#### Provided text:
______________________________

# Need help, bubbles in silicone.



## Mark13 (Mar 11, 2009)

Return the tank. Not worth the risk of shards of broken glass to a dog or cat, or the dollar loss in plants and fish.

Bubbles distributed throughout a bead of silicon adhesive are signs of the silicon having been improperly mixed, or being improperly loaded into its tube/tank/container. Bubbles weaken the silicon joint.

Or if, instead of being distributed throughout, the bubbles are located only right at the surface of the glass, the surface of the glass was not clean when the silicon was applied, and this would be an even weaker joint.

Also, the bubbles will brighten considerably when the tank light is on, standing out like a sore thumb---until the joint blows.


----------



## accordztech (Dec 6, 2004)

Well after driving 60 miles I picked up another. It seems many of the ones in town are just not the best quality. I found one that was perfect, but then in the back one part of the silicone looked like it had paper in it. 

When I took out the water, you couldnt see any bubbles in the silicone, that means it was really pressure pushing it out. 

I picked up one tonight. It has bubbles in the silicone but not as bad as my previous one. Its about 3'' and its on the outer pane of the glass and not the inner like my last one. The rest of the silicone is perfect. Im assuming that this is a better situation because the silicone wont be weak on the inside and only the outside, if a leak got past it then its just a failure lol.

Tomorrow I will go to the last petco in my area to see if they have a better one than mine. You just never know.


----------



## accordztech (Dec 6, 2004)

...I am done with petco tanks! DONE!

Found this near perfect one, went to fill it up and I watched the silicone start spreading and bubbling. 

Im going to try and get my money back. Their customer service is great, but this is rediculous. Now I have to spend some money on a quality aquarium.


----------



## Sotty (Aug 31, 2012)

______________________________

#### Data extracts:
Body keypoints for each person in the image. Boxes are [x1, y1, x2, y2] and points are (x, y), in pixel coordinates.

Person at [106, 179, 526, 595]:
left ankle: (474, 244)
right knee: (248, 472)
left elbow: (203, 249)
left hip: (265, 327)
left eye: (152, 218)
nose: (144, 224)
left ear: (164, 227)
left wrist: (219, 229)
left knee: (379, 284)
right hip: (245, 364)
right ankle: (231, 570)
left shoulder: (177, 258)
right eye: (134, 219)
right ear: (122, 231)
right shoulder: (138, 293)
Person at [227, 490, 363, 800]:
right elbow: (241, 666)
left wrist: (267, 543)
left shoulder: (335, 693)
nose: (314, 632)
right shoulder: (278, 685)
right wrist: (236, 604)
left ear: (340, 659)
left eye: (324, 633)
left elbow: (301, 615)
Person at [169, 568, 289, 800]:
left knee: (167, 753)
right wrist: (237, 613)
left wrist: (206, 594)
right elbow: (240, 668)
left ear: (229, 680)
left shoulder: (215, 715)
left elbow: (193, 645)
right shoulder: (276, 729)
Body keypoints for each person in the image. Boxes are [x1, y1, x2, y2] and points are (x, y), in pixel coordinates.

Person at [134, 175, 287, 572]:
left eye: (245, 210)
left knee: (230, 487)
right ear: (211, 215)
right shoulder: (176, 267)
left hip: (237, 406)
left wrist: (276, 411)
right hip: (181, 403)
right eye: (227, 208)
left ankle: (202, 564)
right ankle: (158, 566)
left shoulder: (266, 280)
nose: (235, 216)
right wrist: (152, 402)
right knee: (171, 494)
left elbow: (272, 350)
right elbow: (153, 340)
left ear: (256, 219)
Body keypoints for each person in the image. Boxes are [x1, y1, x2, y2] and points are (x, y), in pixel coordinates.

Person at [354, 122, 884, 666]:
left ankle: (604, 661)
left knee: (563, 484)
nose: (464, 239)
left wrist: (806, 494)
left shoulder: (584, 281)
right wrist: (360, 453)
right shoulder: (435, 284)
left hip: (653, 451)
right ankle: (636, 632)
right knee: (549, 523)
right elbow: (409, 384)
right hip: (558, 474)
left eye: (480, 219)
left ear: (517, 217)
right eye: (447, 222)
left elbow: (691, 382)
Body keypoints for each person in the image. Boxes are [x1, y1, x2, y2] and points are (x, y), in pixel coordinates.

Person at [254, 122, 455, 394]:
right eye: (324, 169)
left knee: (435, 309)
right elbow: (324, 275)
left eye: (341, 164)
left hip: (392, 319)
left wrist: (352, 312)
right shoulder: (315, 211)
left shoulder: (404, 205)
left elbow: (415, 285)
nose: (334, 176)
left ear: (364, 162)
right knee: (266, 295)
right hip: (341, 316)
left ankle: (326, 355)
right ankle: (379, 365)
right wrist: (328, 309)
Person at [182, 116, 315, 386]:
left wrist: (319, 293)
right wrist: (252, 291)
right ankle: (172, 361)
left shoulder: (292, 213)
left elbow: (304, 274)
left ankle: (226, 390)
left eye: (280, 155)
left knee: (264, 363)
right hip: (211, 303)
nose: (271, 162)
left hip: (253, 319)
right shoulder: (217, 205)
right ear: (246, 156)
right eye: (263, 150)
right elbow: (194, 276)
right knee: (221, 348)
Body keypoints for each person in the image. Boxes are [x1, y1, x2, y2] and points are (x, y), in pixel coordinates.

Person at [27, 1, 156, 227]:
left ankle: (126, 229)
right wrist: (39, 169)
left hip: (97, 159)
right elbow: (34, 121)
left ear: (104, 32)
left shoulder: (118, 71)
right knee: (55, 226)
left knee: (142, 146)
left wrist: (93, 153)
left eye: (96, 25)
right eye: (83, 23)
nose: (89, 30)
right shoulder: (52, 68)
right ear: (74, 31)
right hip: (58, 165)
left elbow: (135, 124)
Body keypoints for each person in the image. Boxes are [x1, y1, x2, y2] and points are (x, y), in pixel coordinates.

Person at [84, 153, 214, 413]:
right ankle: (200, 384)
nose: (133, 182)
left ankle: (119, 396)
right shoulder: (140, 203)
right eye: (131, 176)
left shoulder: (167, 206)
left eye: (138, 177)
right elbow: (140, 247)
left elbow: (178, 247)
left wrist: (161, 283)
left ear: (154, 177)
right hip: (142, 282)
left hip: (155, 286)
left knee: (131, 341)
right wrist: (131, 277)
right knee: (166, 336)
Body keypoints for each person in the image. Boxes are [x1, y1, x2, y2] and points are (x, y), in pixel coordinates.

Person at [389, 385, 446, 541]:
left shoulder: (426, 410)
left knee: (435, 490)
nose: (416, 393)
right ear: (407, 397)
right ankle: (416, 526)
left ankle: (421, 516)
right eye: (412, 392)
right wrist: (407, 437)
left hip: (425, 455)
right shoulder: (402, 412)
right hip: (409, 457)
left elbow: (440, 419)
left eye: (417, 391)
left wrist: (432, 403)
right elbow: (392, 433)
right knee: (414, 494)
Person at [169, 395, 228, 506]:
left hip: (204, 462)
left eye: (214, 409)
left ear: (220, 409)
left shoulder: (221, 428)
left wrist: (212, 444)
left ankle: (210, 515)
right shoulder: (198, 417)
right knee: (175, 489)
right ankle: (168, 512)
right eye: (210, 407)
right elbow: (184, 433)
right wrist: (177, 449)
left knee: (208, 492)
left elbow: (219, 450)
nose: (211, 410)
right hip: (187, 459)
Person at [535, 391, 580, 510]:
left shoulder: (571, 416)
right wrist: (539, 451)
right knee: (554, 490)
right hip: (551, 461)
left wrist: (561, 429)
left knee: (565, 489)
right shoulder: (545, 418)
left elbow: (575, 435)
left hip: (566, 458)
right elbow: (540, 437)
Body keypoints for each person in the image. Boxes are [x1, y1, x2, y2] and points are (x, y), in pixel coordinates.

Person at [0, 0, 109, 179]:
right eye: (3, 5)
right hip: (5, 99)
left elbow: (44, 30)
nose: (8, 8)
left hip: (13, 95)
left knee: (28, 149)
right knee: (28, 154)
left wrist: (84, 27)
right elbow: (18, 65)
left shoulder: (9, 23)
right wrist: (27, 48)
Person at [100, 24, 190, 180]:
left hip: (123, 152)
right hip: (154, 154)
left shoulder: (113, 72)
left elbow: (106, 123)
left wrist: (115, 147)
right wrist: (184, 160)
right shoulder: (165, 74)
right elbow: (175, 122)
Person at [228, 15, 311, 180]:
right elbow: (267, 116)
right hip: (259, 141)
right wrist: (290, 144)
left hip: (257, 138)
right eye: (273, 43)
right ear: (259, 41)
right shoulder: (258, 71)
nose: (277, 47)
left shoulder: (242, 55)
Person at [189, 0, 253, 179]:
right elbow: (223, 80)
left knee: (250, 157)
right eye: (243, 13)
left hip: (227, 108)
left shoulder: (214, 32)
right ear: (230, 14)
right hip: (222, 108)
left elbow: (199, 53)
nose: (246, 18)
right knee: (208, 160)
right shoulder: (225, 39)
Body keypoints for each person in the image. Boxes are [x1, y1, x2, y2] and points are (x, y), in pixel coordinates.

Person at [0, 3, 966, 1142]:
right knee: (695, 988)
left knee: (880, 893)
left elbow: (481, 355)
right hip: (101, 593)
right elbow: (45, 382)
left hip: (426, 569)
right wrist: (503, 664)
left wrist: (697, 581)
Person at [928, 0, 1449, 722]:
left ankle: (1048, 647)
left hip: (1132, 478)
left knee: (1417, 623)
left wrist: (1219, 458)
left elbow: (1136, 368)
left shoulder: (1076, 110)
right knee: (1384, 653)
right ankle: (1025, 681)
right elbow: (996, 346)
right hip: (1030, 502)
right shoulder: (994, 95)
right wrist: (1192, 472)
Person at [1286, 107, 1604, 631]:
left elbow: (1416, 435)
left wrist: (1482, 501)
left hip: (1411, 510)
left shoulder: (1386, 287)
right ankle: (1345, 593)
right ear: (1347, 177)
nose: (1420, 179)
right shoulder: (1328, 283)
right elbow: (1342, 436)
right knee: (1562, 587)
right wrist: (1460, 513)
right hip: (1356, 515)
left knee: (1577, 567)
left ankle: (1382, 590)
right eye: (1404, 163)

______________________________

#### Prompt:
Can you reproduce the part of the silicone-bubbles thread word for word, starting with "## Mark13 (Mar" and going on through "the silicon joint."? You can leave the entries aside; they aren't needed here.

#### Response to the task:
## Mark13 (Mar 11, 2009)

Return the tank. Not worth the risk of shards of broken glass to a dog or cat, or the dollar loss in plants and fish.

Bubbles distributed throughout a bead of silicon adhesive are signs of the silicon having been improperly mixed, or being improperly loaded into its tube/tank/container. Bubbles weaken the silicon joint.